Gleanは、当初からTransformerを活用した高度な検索を提供していましたが、2022年末のChatGPT登場を機に、エンタープライズにおける生成AIの認知度が一気に向上しました。「ChatGPTを使えば、人のように回答が得られる」ことが世間に広まり、企業リーダーは「社内版ChatGPT」のようなソリューションに強い関心を寄せるようになりました。
「ChatGPTが人々の興味を高め、私たちにとっては最高のマーケティング効果をもたらしてくれた」とJain氏は語ります。多くの企業が「自社の機密情報や権限管理を前提とした安全なAI活用法」を模索する中で、Gleanの検索基盤とAIアシスタント機能が改めて注目を集めるようになったのです。
2-2. 「競争を歓迎する」スタンス
生成AIのブームを受け、大規模言語モデルを擁するクラウド事業者や新興ベンダーがこぞってエンタープライズ向けのAI検索やエージェントを発表しています。しかし、Gleanはそれを脅威ではなく「市場を広げる良い機会」と捉えています。
「必要な課題は山積みで、全プレイヤーが参入しても全体の1%ほどしか解決できない。これから5~10年かけて仕事のやり方が大きく変わるが、その変化の余地は想像以上に大きいのです」
こう語るJain氏はむしろ、競合他社の多様なアイデアに刺激を受け、より優れた製品を磨く機会になると強調します。
3. 技術アプローチ:TransformerからRAG、エージェント構築へ
3-1. Transformer×セキュリティ×検索の三位一体
Gleanが提供する企業内検索の強みは、大規模言語モデル(LLM)のみならず、権限管理やセキュリティを前提とした複雑な統合基盤を含んでいる点です。各種SaaS(Google WorkspaceやMicrosoft 365、Confluenceなど)とAPIで連携し、ドキュメントの索引づくりからアクセス権限の動的チェックまでを一元的に行います。
さらに、検索技術の中核としてTransformerベースのモデルを導入。ユーザーが自然言語で質問をすると、RAG(Retrieval-Augmented Generation)方式で該当ドキュメントを検索・抽出し、LLMが最終的に要約・回答を生成します。「セマンティック検索」機能により、単なるキーワード一致ではなく概念的・文脈的な関連を把握できる点が大きな特徴です。
3-2. 各種LLM活用とハイブリッド構成
Gleanは、OpenAIやAnthropicなど複数のLLMプロバイダと連携し、「最適なモデルをタスクごとに活用する」方針を取っています。コード生成が得意なモデルや、長文推論に強いモデルなど、特徴に応じて切り替えることで常に最新かつ最適な性能を発揮できるよう工夫しているのです。

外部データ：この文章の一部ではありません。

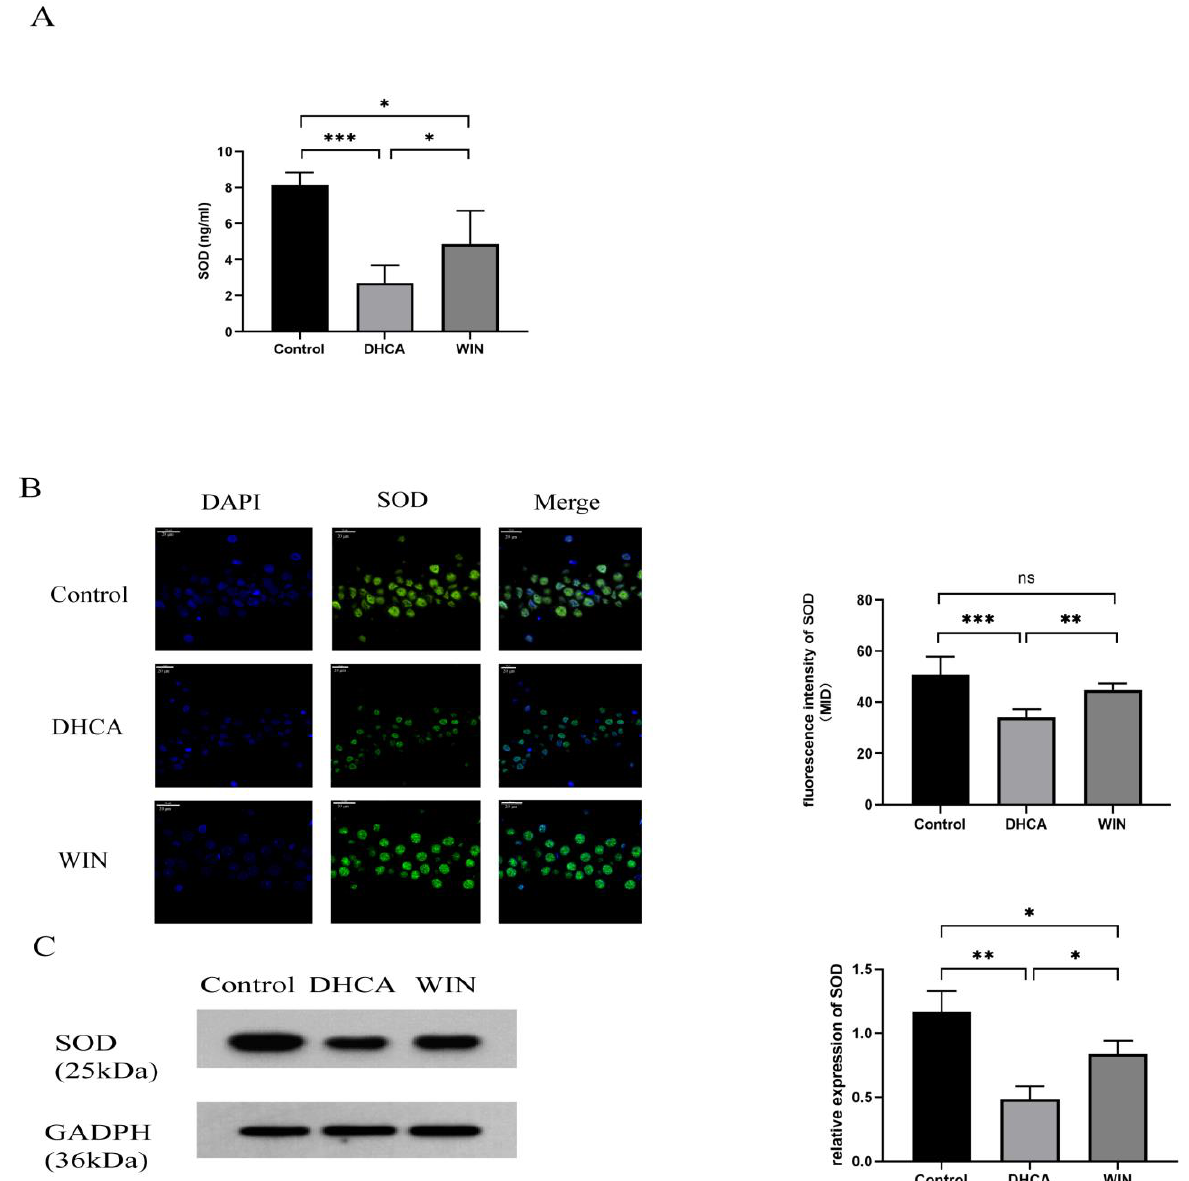
Figure 4. WIN55, 212-2 inhibits the decrease in SOD in rats that underwent DHCA. ( A ) Comparison of the plasma SOD levels among control, DHCA, and WIN55, 212-2-treated DHCA groups. n = 6. ( B ) Immunofluorescence staining showing the differences among groups in SOD content in the hippocampal tissue of the rats. Representative images: magnification 900 × , bar graph: n = 5. The scale bar is 20 µ m. ( C ) Western blot analysis of SOD expression in different groups. n = 3. * p <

「当社は、“ファウンデーションモデル”自体をゼロから開発するのではなく、その上に“企業内情報へのアクセスと管理のレイヤー”を築くことで差別化を図っています。ベースモデルは日進月歩で進化しますが、その恩恵をユーザーに届けるのが私たちの仕事です」とJain氏は述べています。
3-3. エージェント構築プラットフォームへの拡張
Gleanは、さらに「エージェントビルダー」の提供を開始し、ユーザーがノーコードに近い感覚でビジネスプロセスを自動化するエージェントを作れるようにしています。「AIがシステム連携を自動で行い、順序立てて業務を実行する」という未来像はすでに実現段階に入りつつあり、今後ますます多様なタスクに対応可能になると期待されています。
4. 組織づくりとリーダーシップ
4-1. 一流のエンジニアチームとプロダクト志向
Jain氏は「スタートアップにおいて最初の1~2年で最重要なのは、優秀なエンジニアや営業、マーケティング担当を採用し、彼らが自律して動ける環境を整えること」と強調します。GoogleやRubrikの経験から、いかに質の高い人材を集め迅速に意思決定してもらうかが成功の鍵と考えているのです。

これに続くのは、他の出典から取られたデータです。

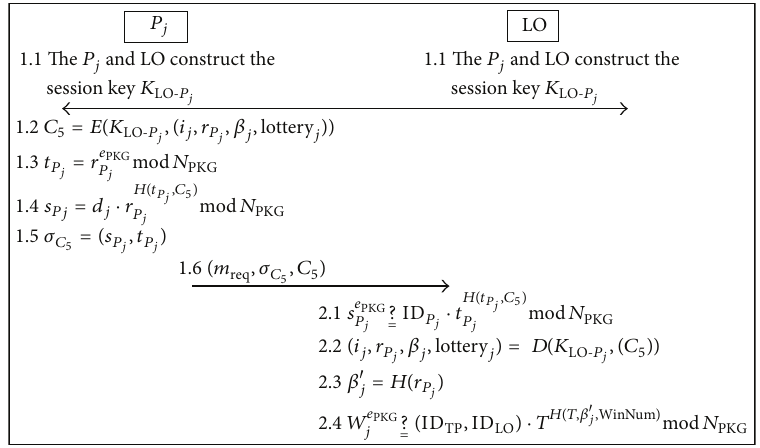
Figure 6: Overview of the claim prize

ただし、Gleanが提供するのは、エンドユーザー全員が使う“使い勝手重視”の製品であり、「高いエンジニアリングの質」と「日常利用されるUI/UX」の両立が不可欠でした。そのため、相応のR&D期間を確保しつつ、確実に高品質なサービスを提供できる体制を構築しています。
4-2. トップダウンとボトムアップのAI活用推進
「当社自身、社内でAIを活用しきれていなかった時期もありました。人はどうしても従来のやり方を続けがちだからです」とJain氏。そこでエグゼクティブごとに「1四半期に1つ、具体的なAI活用のユースケースをチームに導入する」という指標を設定し、全社的に取り組みを推進。社員が日常的にAIに触れ、実務レベルで活かせるよう意識づけを行っています。
この取り組みはGleanの顧客企業にも推奨されており、「AIは基盤技術であるだけに、人々が気軽に試せる環境づくりや教育が不可欠」という考えが広がっています。
5. 今後の展望:仕事と知識の未来像
Jain氏は、「5~10年後には、いま私たちが行っている業務の大半がAIエージェントに代替される」と予想しつつ、「仕事が消えるわけではなく、よりクリエイティブな面に人々がリソースを割ける時代が来る」と強調します。膨大な情報へのアクセスや資料作成の自動化、データ整理などはAIが担い、人間は戦略立案や洞察力を要するタスクに注力できるようになる、というわけです。
Gleanとしては「横断的なデータ統合と検索」から始まり、「企業内向けのジェネレーティブAIアシスタント」へと進化し、さらに「ノーコードで作成できるエージェントプラットフォーム」として企業のビジネスプロセスそのものを変革していくことを目指しています。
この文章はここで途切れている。